O gesto é típico de Niemeyer: moderno na forma, mas cheio de referências à memória arquitetônica do país.
As colunas externas, com desenho curvo e repetitivo, são o elemento mais reconhecível do conjunto.
Elas lembram redes estendidas em varandas, comuns nos casarões coloniais, e acabaram se tornando tão emblemáticas que inspiraram o símbolo presente no brasão do Distrito Federal.






Em frente ao prédio, um espelho d'água que, de certa forma, aumenta visualmente a construção e cria a sensação de continuidade infinita.
No centro desse cenário está a escultura "As Iaras", em bronze, do artista Alfredo Ceschiatti.
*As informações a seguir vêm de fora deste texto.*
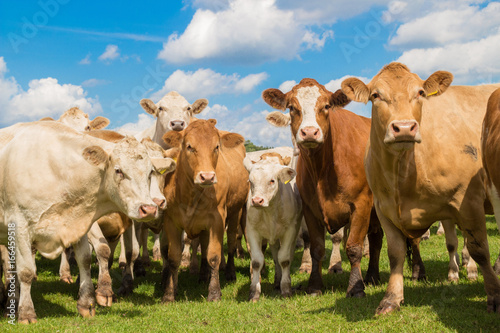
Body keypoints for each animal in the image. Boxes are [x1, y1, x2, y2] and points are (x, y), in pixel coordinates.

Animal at [0, 121, 171, 322]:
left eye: (150, 172)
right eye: (118, 171)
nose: (149, 208)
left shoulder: (79, 222)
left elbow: (86, 259)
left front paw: (86, 302)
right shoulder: (19, 226)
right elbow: (26, 271)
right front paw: (26, 313)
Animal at [160, 117, 248, 300]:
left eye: (216, 147)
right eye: (189, 146)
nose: (207, 176)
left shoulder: (217, 220)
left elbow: (213, 255)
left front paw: (214, 292)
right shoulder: (171, 221)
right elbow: (173, 258)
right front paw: (169, 293)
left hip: (235, 212)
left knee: (231, 241)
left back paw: (229, 272)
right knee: (203, 244)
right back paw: (203, 275)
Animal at [243, 153, 300, 300]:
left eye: (272, 181)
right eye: (250, 181)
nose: (257, 200)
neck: (269, 211)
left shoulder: (290, 231)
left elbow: (284, 259)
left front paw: (286, 289)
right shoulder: (252, 231)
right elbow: (257, 261)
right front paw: (254, 292)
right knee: (275, 255)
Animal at [262, 78, 382, 296]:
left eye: (326, 106)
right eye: (292, 108)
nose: (310, 132)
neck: (323, 168)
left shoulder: (361, 205)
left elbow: (353, 247)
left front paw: (356, 287)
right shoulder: (310, 208)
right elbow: (316, 247)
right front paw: (314, 285)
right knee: (377, 238)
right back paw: (372, 276)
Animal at [342, 62, 500, 314]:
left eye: (420, 93)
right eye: (376, 95)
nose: (405, 127)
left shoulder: (467, 201)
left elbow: (479, 249)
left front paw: (494, 295)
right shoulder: (384, 209)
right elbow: (396, 254)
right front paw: (391, 299)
Como o edifício é organizado por dentro
Apesar da aparência leve, o funcionamento interno do Palácio da Alvorada é bastante racional. A construção se divide em três níveis:
No subsolo ficam os espaços de apoio: cozinha, despensa, lavanderia, almoxarifado e a administração do palácio. Também há um pequeno auditório, com capacidade para cerca de 30 pessoas, e uma sala de jogos. É o andar menos visível e o que garante que o restante da casa funcione.
O térreo abriga os grandes salões usados pelo presidente para compromissos oficiais. É nesse nível que ocorrem recepções, encontros institucionais e eventos de governo.
Os ambientes são grandes, integrados e pensados para circulação, sempre com forte presença de luz natural.
Já o primeiro andar concentra a parte residencial. Ali ficam quatro suítes e salas íntimas, destinadas ao uso privado do presidente e da família dele.
É o espaço mais reservado do palácio, separado fisicamente das atividades institucionais.
Visitação restrita e preservação do projeto original
Diferentemente de outros prédios oficiais de Brasília, o Palácio da Alvorada não mantém visitação regular. As visitas públicas e escolares estão suspensas há anos .
Entre 2004 e 2006, o edifício passou por um processo de restauração. A obra teve supervisão técnica do Instituto do Patrimônio Histórico e Artístico Nacional (IPHAN) e ocorreu durante o governo do presidente Luiz Inácio Lula da Silva.
A intervenção respeitou integralmente o projeto original e contou com a colaboração do próprio Niemeyer.
O foco principal foi a recuperação da infraestrutura, que apresentava desgaste avançado, sem alterar formas, materiais ou conceitos arquitetônicos.